Al principio publicó libros en francés (que se tradujeron en España ya en la Democracia) y que como dije novelaban sus traumáticas experiencias durante la Guerra Civil o hacían gala de su mundanidad contra Franco: por ejemplo, Cartas desde París a mis paisanos los íberos; pero además hacía entrevistas para Vogue o Paris-Macht a sus famosísimos amigos, o trabajaba como actor en películas -a veces magníficas- donde solía hacer brevemente de sí mismo, desde Los amantes de Louis Malle, en 1958, a Patrimonio Nacional de Luis García Berlanga (1986), pasando por Desayuno con diamantes de Blake Edwards -1961- o Giulietta de los espíritus (1965), de Fellini…

Tampoco soy exhaustivo, ni mucho menos. La vida del joven y maduro Vilallonga parece un brillante desfile por una iluminada pasarela de mundanidad, lujo -tuviera o no mucho dinero, eso siempre se ha discutido, y al parecer mucho no tenía- con hombres brillantes y espléndidas mujeres, con alguna de las cuales se casó fugazmente, como con la bella Ursula Dietrich.

Sin embargo -y a pesar de la separación- de creer al propio José Luis en sus Memorias no autorizadas, el amor de su vida será Syliane Stella, con la que ha compartido más de 25 años, y quien le ha cuidado al final, con su hijo Fabricio, en su retiro último de Palma de Mallorca, enfermo ya.

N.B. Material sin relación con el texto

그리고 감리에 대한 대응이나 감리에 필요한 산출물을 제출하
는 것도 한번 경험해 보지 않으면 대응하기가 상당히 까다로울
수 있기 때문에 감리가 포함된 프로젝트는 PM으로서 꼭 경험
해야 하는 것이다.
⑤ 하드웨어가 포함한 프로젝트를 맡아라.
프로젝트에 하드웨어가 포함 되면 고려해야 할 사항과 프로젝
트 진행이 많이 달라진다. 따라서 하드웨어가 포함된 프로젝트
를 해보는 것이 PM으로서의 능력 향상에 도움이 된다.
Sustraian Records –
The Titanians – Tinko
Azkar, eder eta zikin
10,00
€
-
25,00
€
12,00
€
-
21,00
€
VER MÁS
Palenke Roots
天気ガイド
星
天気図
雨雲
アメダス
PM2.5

En medio, el fugaz matrimonio (en 1999) con la periodista Begoña Aranguren -sobrina del fallecido filósofo- quien tras separarse del decaído y fabuloso aristócrata publicó en 2004 un libro en su contra: Vilallonga, un diamante falso. Como suele ocurrir en estas vidas fascinantes, quizá ególatras y desde luego irregulares, no han faltado últimamente ese tipo de libros desmitificadores, como el reciente (2006) de su propio hijo John de Vilallonga, Vilallonga, mi padre. Tal como lo conocí, donde lo trata de alcohólico y casquivano.

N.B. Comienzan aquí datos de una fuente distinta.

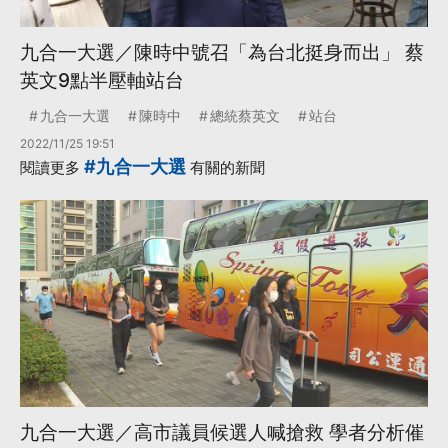
九合一大選／陳時中號召「為台北挺身而出」 蔡
英文9點半壓軸站台
九合一大選
陳時中
總統蔡英文
站台
2022/11/25 19:51
#九合一大選
閱讀更多
有關的新聞
九合一大選／高市議員候選人喊搶救 學者分析催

Aunque al fin de la época de Franco, Barral logró publicar aquí un libro de Vilallonga, Gold Gotha (1974), un brillante libro de sus entrevistas con famosos, nuestro personaje sólo sería conocido para los españoles cuando regresó al comienzo de la Transición. Entonces siguió siendo el personaje que había sido (socialista y mundano) y comenzó a publicar, ya en español, multitud de libros que, de un modo u otro, rememoraban esa vida de lujo, trabajo, viajes y príncipes terrenos. Citaré algunos: La imprudente memoria (1985), Mi vida es una fiesta (1988), El gentilhombre europeo (1993) -novelada, antes apareció en francés- o los aludidos tres tomos de sus definitivas Memorias no autorizadas, publicadas ente 1999 y 2002… Naturalmente, muchas colaboraciones en prensa y su polémica biografía del Rey Juan Carlos -basada en conversaciones entre ambos- El Rey, de 1993.

Contradictorio, esteta, vividor, holgazán que trabajaba mucho, oveja negra que era dorada, José Luis de Vilallonga ha sido un buen escritor que nos deja, (más importante) un personaje soberbio y singular, quizá un último Guermantes, aún no bien dilucidado, en sus postreros años confusos.